The farm is made up of 150 tanks in neat rows and stacks; it is a living laboratory and an extraordinary underwater garden. Leaning over the edge of one of the tanks I spotted an amazing array of coral species: Seriatopora Hystrix, Briaerum and Acropora, each one anchored to a small rock – one of the many secrets to successful growth, as we were to discover.
To get the business going, Remi and Johan imported farmed coral from Indonesia. Some of the parent strains still come from Asia, but the business relies primarily on trading locally to diversify crops. They started with less that 100 species and today have almost 400.
All coral species have similar requirements: while they are self-sufficient in terms of food, they need light, minerals (calcium and magnesium) and a stable temperature that varies between 24 and 28 degrees centigrade.
Remi and Johan work hard to maintain a carefully controlled environment. What is so natural in the wild is challenging to recreate in tanks in Brittany as is amply demonstrated by the multitude of technical systems in place to moderate and adjust water temperature, acidity and quality.
The farm’s water tanks contain 100,000 litres of seawater pumped out of the Bay of Camaret. Between 3,000 and 5,000 litres are replaced daily and the water that flushes back into the bay, having been filtered, heated and treated, is cleaner than when it came out, according to Johan.
The business partners had to think creatively to provide light and heat and have managed to fulfil both requirements by using Neon lighting. The heat the lights generate reaches the depths of the shallow 10 centimetre tanks while providing plenty of light. For the winter months, they add a heat pump to maintain the right temperature. Energy bills represent an eighth of their annual outgoings.

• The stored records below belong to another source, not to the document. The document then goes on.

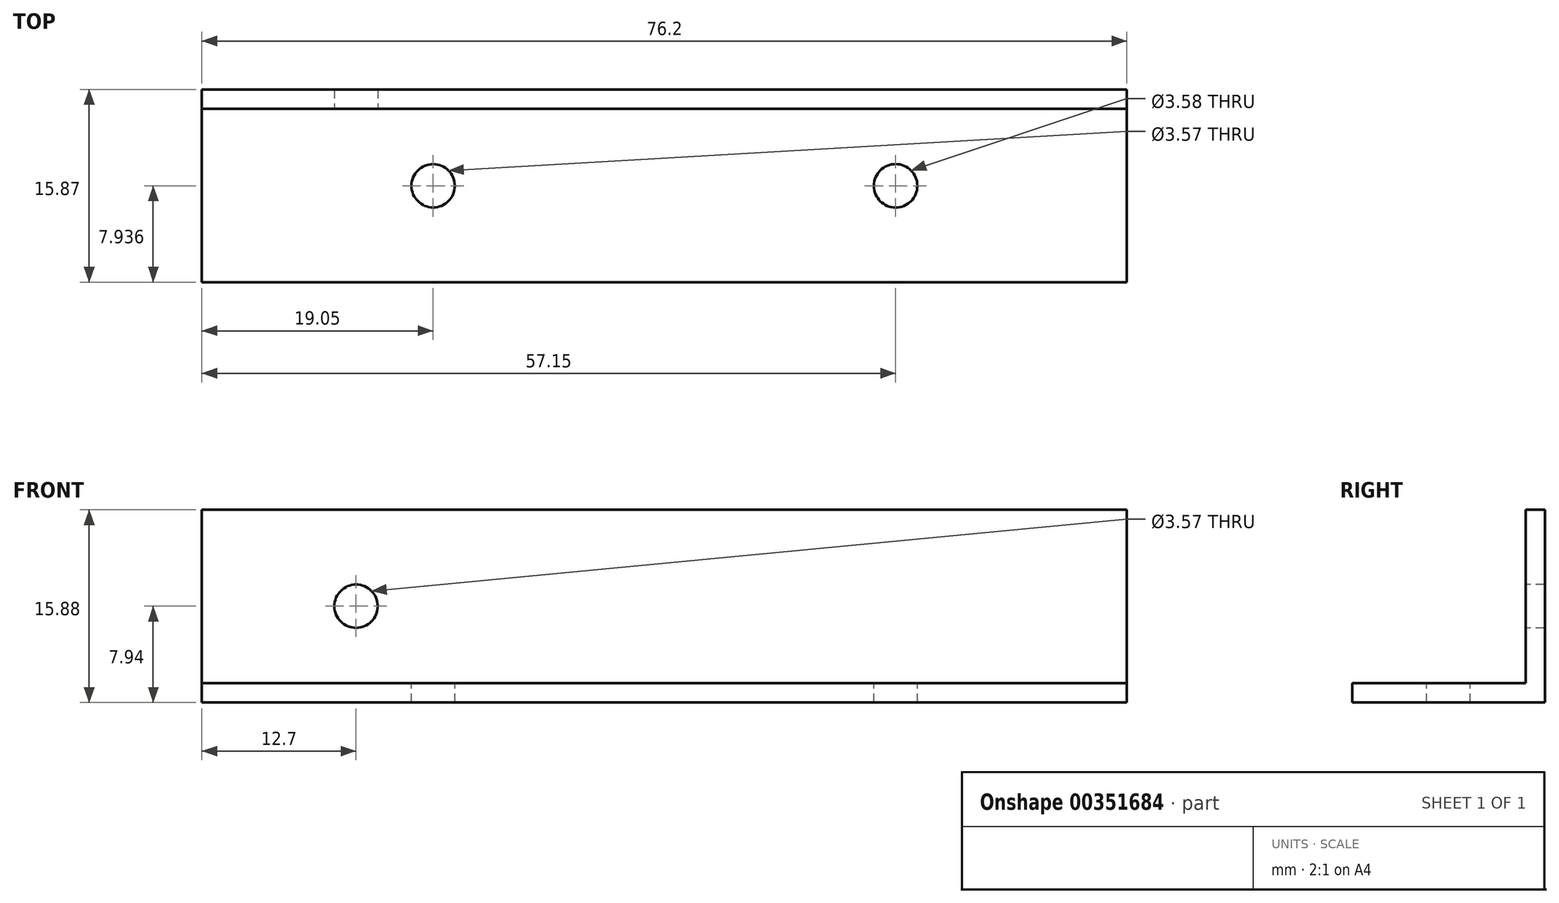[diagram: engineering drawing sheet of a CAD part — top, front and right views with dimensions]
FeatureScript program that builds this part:
annotation { "Feature Type Name" : "Feature", "Feature Type Description" : "" }
export const myFeature = defineFeature(function(context is Context, id is Id, definition is map)
    precondition{}
    {
        {
            var Q0;
            Q0=qCreatedBy(makeId("Front.planeOp"),FACE);
            var sketch = newSketch(context, id + "F0", { "sketchPlane" : qUnion([Q0])});
            skLineSegment(sketch, "E0.bottom", {"start": v(-38.1, 7.94) * mm, "end": v(38.1, 7.94) * mm});
            skLineSegment(sketch, "E0.top", {"start": v(-38.1, -7.94) * mm, "end": v(38.1, -7.94) * mm});
            skLineSegment(sketch, "E0.left", {"start": v(-38.1, 7.94) * mm, "end": v(-38.1, -7.94) * mm});
            skLineSegment(sketch, "E0.right", {"start": v(38.1, 7.94) * mm, "end": v(38.1, -7.94) * mm});
            skPoint(sketch, "E0.middle", {"position": v(0, 0) * mm});
            skSolve(sketch);
        }
        {
            var Q0;
            Q0 = qSketchRegion(id + "F0", true);
            extrude(context, id + "F1", {"entities" : qUnion([Q0]), "endBound" : BoundingType.SYMMETRIC, "depth" : 1.59 * mm});
        }
        {
            var Q0;
            Q0=makeQuery(id+"F1.opExtrude","CAP_FACE",FACE,{"disambiguationData":[OSD([sQuery(id+"F0.wireOp",EDGE,"E0.bottom"),sQuery(id+"F0.wireOp",EDGE,"E0.top"),sQuery(id+"F0.wireOp",EDGE,"E0.left"),sQuery(id+"F0.wireOp",EDGE,"E0.right")])],"isStart":false});
            var sketch = newSketch(context, id + "F2", { "sketchPlane" : qUnion([Q0])});
            skCircle(sketch, "E1", {"center": v(-25.4, 0) * mm, "radius": 1.79 * mm});
            skSolve(sketch);
        }
        {
            var Q0;
            Q0 = qSketchRegion(id + "F2", true);
            var Q1;
            Q1=makeQuery(id+"F1.opExtrude","CAP_FACE",FACE,{"disambiguationData":[OSD([sQuery(id+"F0.wireOp",EDGE,"E0.bottom"),sQuery(id+"F0.wireOp",EDGE,"E0.top"),sQuery(id+"F0.wireOp",EDGE,"E0.left"),sQuery(id+"F0.wireOp",EDGE,"E0.right")])],"isStart":true});
            extrude(context, id + "F3", {"entities" : qUnion([Q0]), "operationType" : NewBodyOperationType.REMOVE, "endBound" : BoundingType.UP_TO_SURFACE, "oppositeDirection" : true, "endBoundEntityFace" : qUnion([Q1]), "depth" : 25.4 * mm});
        }
        {
            var Q0;
            Q0=makeQuery(id+"F1.opExtrude","CAP_FACE",FACE,{"disambiguationData":[OSD([sQuery(id+"F0.wireOp",EDGE,"E0.bottom"),sQuery(id+"F0.wireOp",EDGE,"E0.top"),sQuery(id+"F0.wireOp",EDGE,"E0.left"),sQuery(id+"F0.wireOp",EDGE,"E0.right")])],"isStart":false});
            var sketch = newSketch(context, id + "F4", { "sketchPlane" : qUnion([Q0])});
            skLineSegment(sketch, "E2.bottom", {"start": v(-38.1, -7.94) * mm, "end": v(38.1, -7.94) * mm});
            skLineSegment(sketch, "E2.top", {"start": v(-38.1, -6.35) * mm, "end": v(38.1, -6.35) * mm});
            skLineSegment(sketch, "E2.left", {"start": v(-38.1, -7.94) * mm, "end": v(-38.1, -6.35) * mm});
            skLineSegment(sketch, "E2.right", {"start": v(38.1, -7.94) * mm, "end": v(38.1, -6.35) * mm});
            skSolve(sketch);
        }
        {
            var Q0;
            Q0 = qSketchRegion(id + "F4", true);
            extrude(context, id + "F5", {"entities" : qUnion([Q0]), "operationType" : NewBodyOperationType.ADD, "depth" : (15.88 * mm) - (1.59 * mm)});
        }
        {
            var Q0;
            Q0=makeQuery(id+"F5.opExtrude","SWEPT_FACE",FACE,{"disambiguationData":[OSD([sQuery(id+"F4.wireOp",EDGE,"E2.top")])]});
            var sketch = newSketch(context, id + "F6", { "sketchPlane" : qUnion([Q0])});
            skCircle(sketch, "E3", {"center": v(-19.05, -7.14) * mm, "radius": 1.79 * mm});
            skCircle(sketch, "E4", {"center": v(19.05, -7.14) * mm, "radius": 1.8 * mm});
            skSolve(sketch);
        }
        {
            var Q0;
            Q0 = qSketchRegion(id + "F6", true);
            var Q1;
            Q1=makeQuery(id+"F5.boolean.opBoolean","MERGE",FACE,{"derivedFrom":[makeQuery(id+"F1.opExtrude","SWEPT_FACE",FACE,{"disambiguationData":[OSD([sQuery(id+"F0.wireOp",EDGE,"E0.top")])]}),makeQuery(id+"F5.opExtrude","SWEPT_FACE",FACE,{"disambiguationData":[OSD([sQuery(id+"F4.wireOp",EDGE,"E2.bottom")])]})]});
            extrude(context, id + "F7", {"entities" : qUnion([Q0]), "operationType" : NewBodyOperationType.REMOVE, "endBound" : BoundingType.UP_TO_SURFACE, "oppositeDirection" : true, "endBoundEntityFace" : qUnion([Q1]), "depth" : 25.4 * mm});
        }
    });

Then there is the small matter of the right rock. To successfully farm coral you need to have ‘living’ rocks, rocks that have the exact porosity required for the coral to anchor to it. These rocks usually come from Indonesia, but bearing in mind that for a 600-litre aquarium, you need 60 kilograms of rock, this was not a sustainable option. “Considering the number of aquarium enthusiasts, the quantity would quickly amount to tons and given the environmental impact, we had to find a solution,” said Johan. “ We found ceramic rocks that have the same properties as ‘living’ rocks and that have the added bonus of being decorative.”
In tank farming, the biggest threat to coral is bacteria, which is why Remi and Johan cultivate so many different species. Biodiversity eliminates this risk. And with no natural predators such as starfish lurking in the depths of the tanks the Camaret-farmed coral is free to grow by between 0.5 and 1 centimetre per month.
If farmed coral grows so successfully, then why not transplant it to coral reefs damaged by storms or climate change? “When a storm damages a reef, the broken coral can repopulate the damaged area quite naturally. If you implant farmed coral without knowing the parent strain, you run the risk of contaminating the whole reef with bacteria. With regards to climate change and its effect on coral, we need to address the root of the issue, implanting farmed species is not a solution,” said Johan.
And if a piece of coral accidentally makes its way into the Bay of Camaret? No risk of colonisation, the polyps would never survive the cold water.